Limitations of Traditional ML and the Need for Structure-Aware Models¶
Recall from previous lectures that materials properties are fundamentally determined by the type of atoms present and their specific spatial arrangement, including bonding, coordination environments, and crystal symmetry. Classical machine learning approaches often represent a material using a fixed-length vector of features. These features might include stoichiometric information, average electronegativity, packing density, or perhaps statistics derived from diffraction patterns or radial distribution functions.
While useful, this “flattening” of complex structural information into a feature vector can lead to information loss. Critically, standard models like neural networks are generally not permutation invariant. This means that arbitrarily re-ordering the atoms in the input representation (e.g., changing their index in a list) would typically change the output prediction, which is physically nonsensical – the properties of a crystal do not depend on how we choose to label its constituent atoms. Furthermore, these models require fixed-size inputs, posing challenges when dealing with systems containing varying numbers of atoms (e.g., different unit cells, defects, or interfaces).
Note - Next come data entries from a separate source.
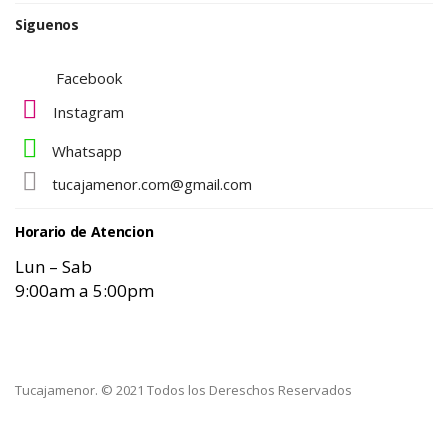
Siguenos
Facebook
Instagram
Whatsapp
tucajamenor.com@gmail.com
Horario de Atencion
Lun – Sab
9:00am a 5:00pm
Tucajamenor. © 2021 Todos los Dereschos Reservados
To overcome these limitations, we need machine learning frameworks capable of directly processing and learning from the graph-like nature of atomic structures, recognizing that atoms (nodes) are connected by bonds or proximity relationships (edges). Similarly, for the ambitious goal of inverse design – generating novel materials with targeted properties – we require generative models sophisticated enough to propose chemically plausible and structurally realistic candidates.